_Challenges:_
• 1. Could you duplicate a passage of the chicken thread word for word, beginning at the words "# Iowa Blue" and stopping after "have any ideas?"?
• 2. In the records, could you rename "Office" to "Library" and give back only the lines starting at the one that has "35: 12:47 -> 8:47" and running through the end of the records, with everything else unchanged and the picture lines left out?

_Text excerpt:_
==============================
# Iowa Blue vs. Pencil Rock



## HonestOmnivore (Feb 26, 2013)

Help! I hatched out three types of chicks at the same time: Iowa Blues, Penciled Rocks, and a backyard bred Cornish Rock hybrid. Five months later the Cornish rocks are pretty distinctive, and the penciled hens... But I can't tell the Iowa Blue cockerls from the penciled rock cockerls? And some of the hems could be "weak" penciled rocks (coloring wise). Any one have any ideas?


----------



## ksalvagno (Oct 6, 2009)

Can you post pictures?

How is Millie doing?


----------



## HonestOmnivore (Feb 26, 2013)

OMG we love her soooooooo much! She totally bullies our three NDGs but overall she's a sweet herd lead! She's the first one milked and she stations herself outside the door calling with her musical voice until all three NDGs have been milked and turned out with her. She may be bossy, but she sure wants her entire herd outside with her! She's producing close to 7 lbs a day, all 3 dwarfs produce a scant 2lbs combined LOL! Her only downside is that she has eaten most of our chicken coop. Who knew she would like old straw bales better than briars, maple leaves and clover (poison ivy is still her FAVORITE!)


----------



## ksalvagno (Oct 6, 2009)

Wow that is great! Amazing that she is still milking so well.


----------



## mjs500doo (Nov 24, 2012)

Need pics to assist.


----------
==============================
[Stored entries]
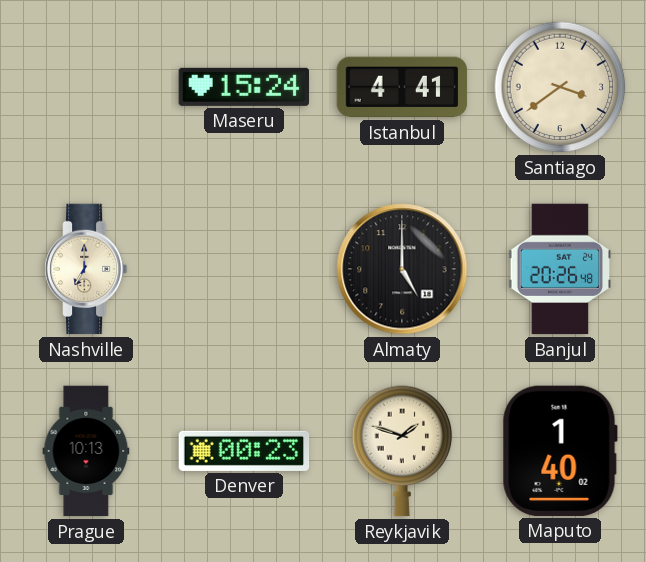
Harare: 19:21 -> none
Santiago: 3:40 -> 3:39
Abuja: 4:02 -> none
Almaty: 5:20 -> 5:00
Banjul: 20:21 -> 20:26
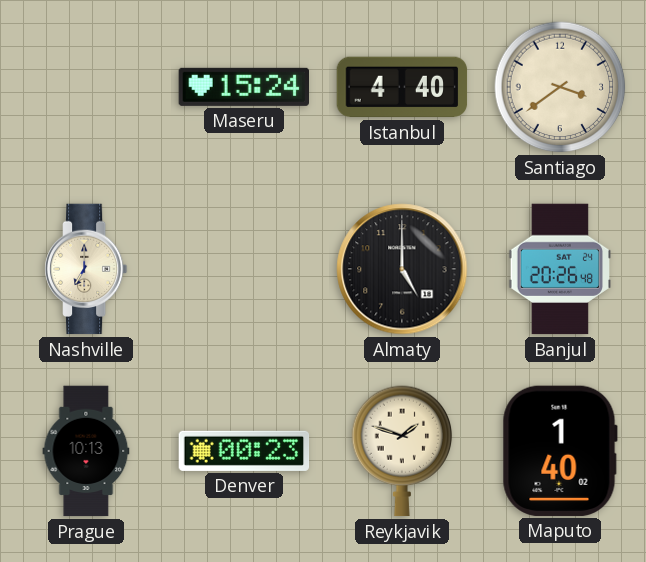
Istanbul: 4:41 -> 4:40
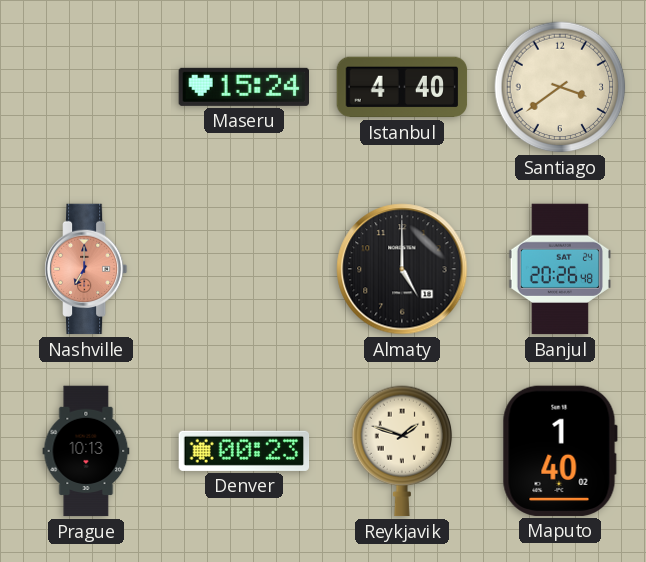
Nashville dial: cream -> salmon
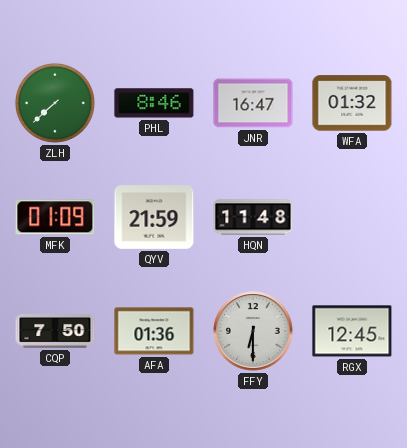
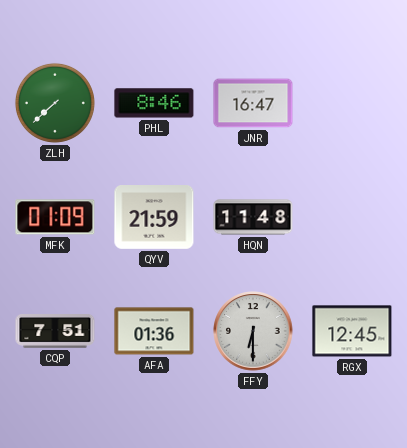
WFA: 01:32 -> none
CQP: 7:50 -> 7:51
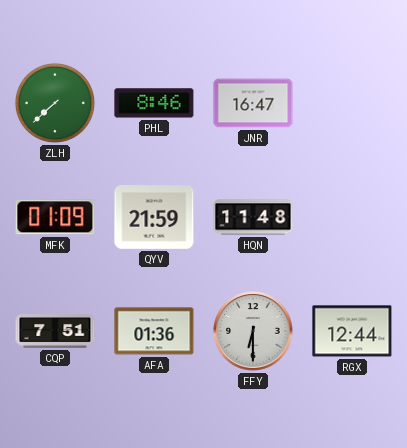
RGX: 12:45 -> 12:44
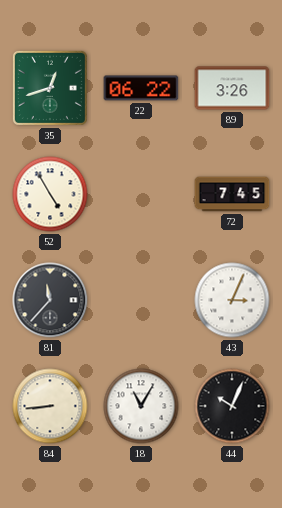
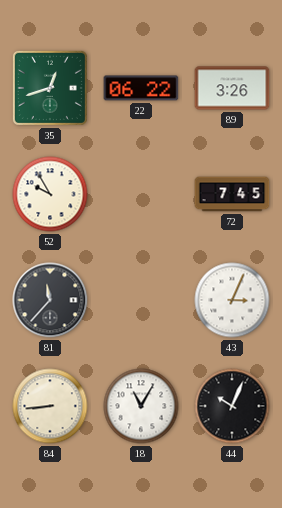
52: 4:55 -> 9:55
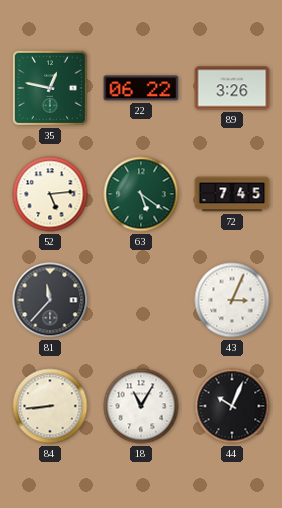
35: 12:42 -> 12:47
52: 9:55 -> 5:14
63: none -> 5:21
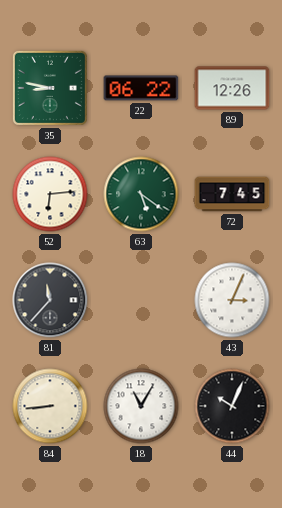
35: 12:47 -> 8:47
89: 3:26 -> 12:26
52: 5:14 -> 6:14
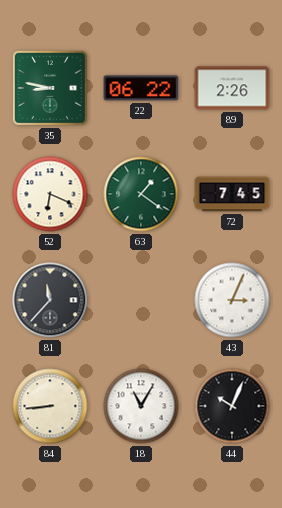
89: 12:26 -> 2:26
52: 6:14 -> 6:19
63: 5:21 -> 1:21
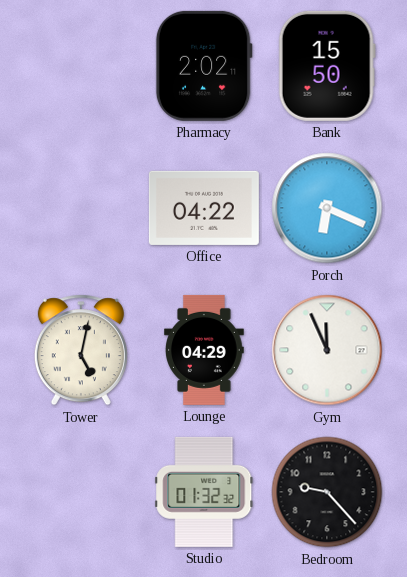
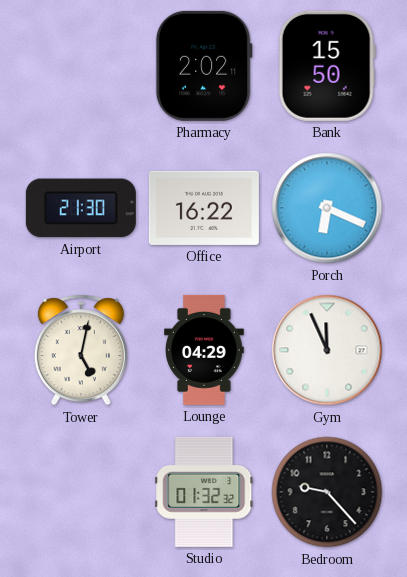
Airport: none -> 21:30
Office: 04:22 -> 16:22
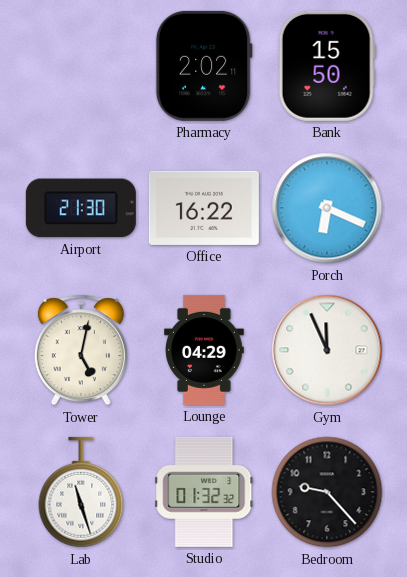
Lab: none -> 11:27
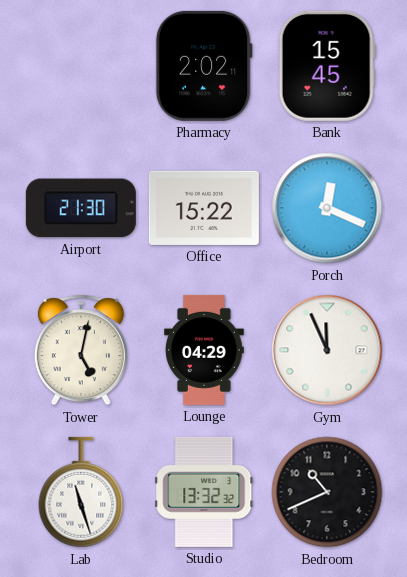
Bank: 15:50 -> 15:45
Office: 16:22 -> 15:22
Porch: 6:19 -> 12:19
Studio: 01:32 -> 13:32
Bedroom: 9:23 -> 10:41
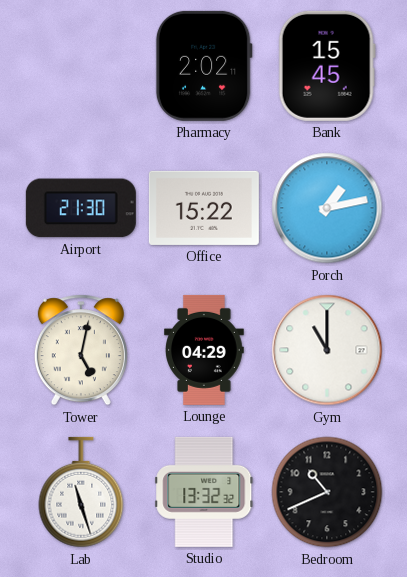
Porch: 12:19 -> 1:13
Gym: 11:56 -> 11:00
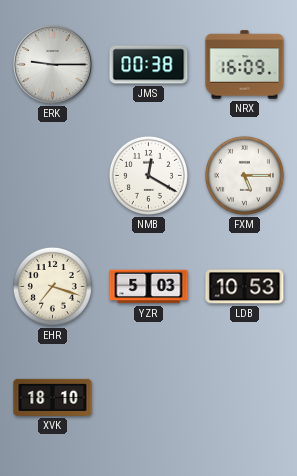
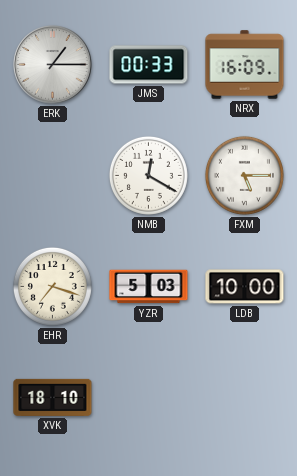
ERK: 9:15 -> 1:15
JMS: 00:38 -> 00:33
LDB: 10:53 -> 10:00
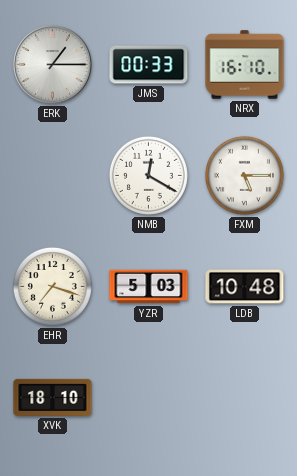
NRX: 16:09 -> 16:10
LDB: 10:00 -> 10:48
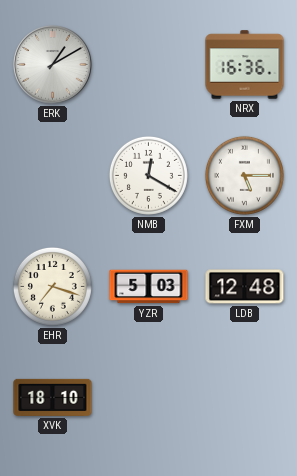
ERK: 1:15 -> 1:10
JMS: 00:33 -> none
NRX: 16:10 -> 16:36
LDB: 10:48 -> 12:48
==============================
_Answers to the exercise:_
• 1.
# Iowa Blue vs. Pencil Rock



## HonestOmnivore (Feb 26, 2013)

Help! I hatched out three types of chicks at the same time: Iowa Blues, Penciled Rocks, and a backyard bred Cornish Rock hybrid. Five months later the Cornish rocks are pretty distinctive, and the penciled hens... But I can't tell the Iowa Blue cockerls from the penciled rock cockerls? And some of the hems could be "weak" penciled rocks (coloring wise). Any one have any ideas?

• 2.
35: 12:47 -> 8:47
89: 3:26 -> 12:26
52: 5:14 -> 6:14
89: 12:26 -> 2:26
52: 6:14 -> 6:19
63: 5:21 -> 1:21
Airport: none -> 21:30
Library: 04:22 -> 16:22
Lab: none -> 11:27
Bank: 15:50 -> 15:45
Library: 16:22 -> 15:22
Porch: 6:19 -> 12:19
Studio: 01:32 -> 13:32
Bedroom: 9:23 -> 10:41
Porch: 12:19 -> 1:13
Gym: 11:56 -> 11:00
ERK: 9:15 -> 1:15
JMS: 00:38 -> 00:33
LDB: 10:53 -> 10:00
NRX: 16:09 -> 16:10
LDB: 10:00 -> 10:48
ERK: 1:15 -> 1:10
JMS: 00:33 -> none
NRX: 16:10 -> 16:36
LDB: 10:48 -> 12:48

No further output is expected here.